Sunday, June 7, 2026

Rory Black

 The Shadow of Iron Eyes

Iron Eyes #14

by

Rory Black

(Michael D. George)



Blinded after an accident, bounty hunter Iron Eyes roamed aimlessly until he heard the hungry crackle of flames devouring a ranch house in the distance. As he rode closer, he smelled the cold, metallic stench of spilled blood, and worse, the stink of burning bodies. Dismounting, he tried to learn more about what had happened to these people … but that was when he stopped a bullet, too.

Wounded, he fell, then lay helpless as his assailant came closer, intending to finish the job.

What happened next led the bounty hunter south to a place where only the Devil would feel at home. A place where the law had never ventured, a place where Iron Eyes would have to kill anyone who stood in his way.

Iron Eyes is nearly blind—temporarily, but badly enough that he moves through the world in a fog. In that dazed state he stumbles upon a burning ranch house, the bodies inside already beyond saving. Before he can make sense of the scene, a hidden gunman shoots him down.

When he finally wakes, he discovers his attacker is a girl named Sally—young, sharp, and far more dangerous than she first appears.

Thrown together by circumstance, these unlikely partners set out after the killers, riding hard toward the Mexican border, where their pursuit ends in blood and violence.
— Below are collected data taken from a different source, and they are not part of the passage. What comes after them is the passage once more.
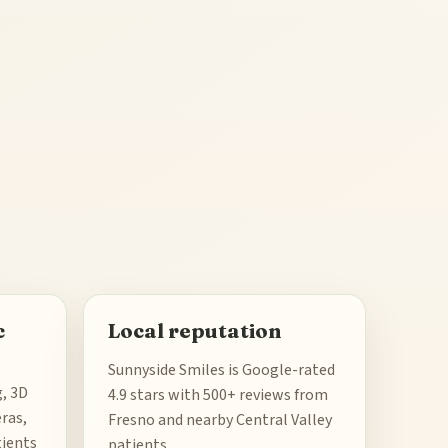
c
Local reputation
Sunnyside Smiles is Google-rated
g, 3D
4.9 stars with 500+ reviews from
ras,
Fresno and nearby Central Valley
tients
patients.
As a story, it isn’t the strongest entry in the series, but it isn’t the weakest either. This is the first time readers meet Squirrel Sally, who becomes a recurring presence in later Iron Eyes novels. Iron Eyes himself remains exactly as expected—unyielding, impossible to kill, and stubborn enough to keep going even half‑blind.

The odd piece is Mason Burr, a cold‑blooded killer whose storyline barely intersects with the main plot. He drifts alongside the narrative only to cross paths with the true villains near the end, without contributing to the final showdown. His inclusion seems mainly to set up how Squirrel Sally eventually acquires the stagecoach she uses in future books.

Still, the writing is solid, even if this installment doesn’t quite stand with the best of the series.